Intervention de Laurent Duplomb

Commission des affaires économiques — Réunion du 4 avril 2019 à 16h15
Suivi de la mise en application des mesures de la loi egalim — Audition de Mme Agnès Pannier-runacher secrétaire d'état auprès du ministre de l'économie et des finances

Photo de Laurent DuplombLaurent Duplomb :

Plus d'un an après le discours d'Emmanuel Macron à Rungis, qui avait mis un peu de baume au coeur des agriculteurs qui ont eu le tort de le croire, nous devons faire un constat imparable et factuel : l'année 2017-2018 a engendré pour les éleveurs une baisse de revenus de 1 800 à 3 500 euros par unité de main d'oeuvre (UMO). Le plus lourd tribut a été payé par ceux qui ont effectué la montée en gamme que vous souhaitiez, comme l'agriculture biologique, avec une baisse de 8 900 euros. La montagne - un secteur qui devrait être protégé pour garder une agriculture sur la totalité des territoires - n'y échappe pas, avec une baisse de 6 000 euros. Ces baisses sont liées à une augmentation très forte des charges et par la sécheresse de 2018.

Sur Egalim, ce que nous disent les entreprises, c'est que plus des trois quarts d'entre elles ont dû concéder encore une fois une baisse des tarifs à la grande distribution : ils demandaient en moyenne plus 3, et ils ont eu moins 1 ! Si c'est faux, c'est que ceux qui le disent sont des menteurs !

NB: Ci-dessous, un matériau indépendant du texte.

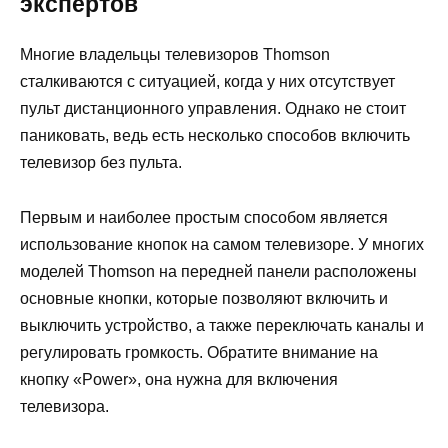
экспертов
Многие владельцы телевизоров Thomson
сталкиваются с ситуацией, когда у них отсутствует
пульт дистанционного управления. Однако не стоит
паниковать, ведь есть несколько способов включить
телевизор без пульта.
Первым и наиболее простым способом является
использование кнопок на самом телевизоре. У многих
моделей Thomson на передней панели расположены
основные кнопки, которые позволяют включить и
выключить устройство, а также переключать каналы и
регулировать громкость. Обратите внимание на
кнопку «Power», она нужна для включения
телевизора.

Les grandes et moyennes surfaces (GMS) - ma collègue Anne-Catherine Loisier vous le confirmera - ont augmenté de 10 % leurs cartes de fidélité, de façon à ne pas perdre leurs clients. Sur ces 10 %, 3 points iront à leurs marges et les 7 points restant serviront à favoriser les marques distributeurs. Or ce sont les marques d'entreprises qui font la valeur ajoutée de nos entreprises territoriales, qu'elles soient coopératives ou privées, et qui valorisent le prix des producteurs. Tout cela ne fera que mettre encore un peu plus l'agriculture française à la botte des grands de la grande distribution...

Dernière chose, dont j'ai parlé à la directrice de la concurrence : les GMS sont en train de s'organiser au niveau européen de façon à rétribuer une partie de ces 10 % aux grandes marques, qui négocieront non plus au niveau national mais au niveau européen et bénéficieront aussi de leur part du gâteau - il est bien normal que Coca-cola récupère une part de l'augmentation des prix, qui devaient normalement bénéficier uniquement aux agriculteurs...

Enfin, il est anormal de ne parler que du titre premier de la loi. N'oublions pas que le titre II, c'est une nouvelle stigmatisation des agriculteurs - qui se trouvent déjà dans une situation psychologique suffisamment compliquée -, c'est une augmentation des charges que nous constatons dès cette année par une baisse du revenu, c'est l'interdiction des rabais, remises et ristournes sur les produits phytosanitaires, c'est une augmentation de 100 millions d'euros de la taxe générale sur les activités polluantes (TGAP), c'est la séparation du conseil et de la vente, qui fera augmenter le prix du conseil aux agriculteurs.

Si ruissellement il y a, c'est celui de l'orage en plein été, c'est-à-dire l'érosion, l'érosion de notre agriculture et de nos agriculteurs.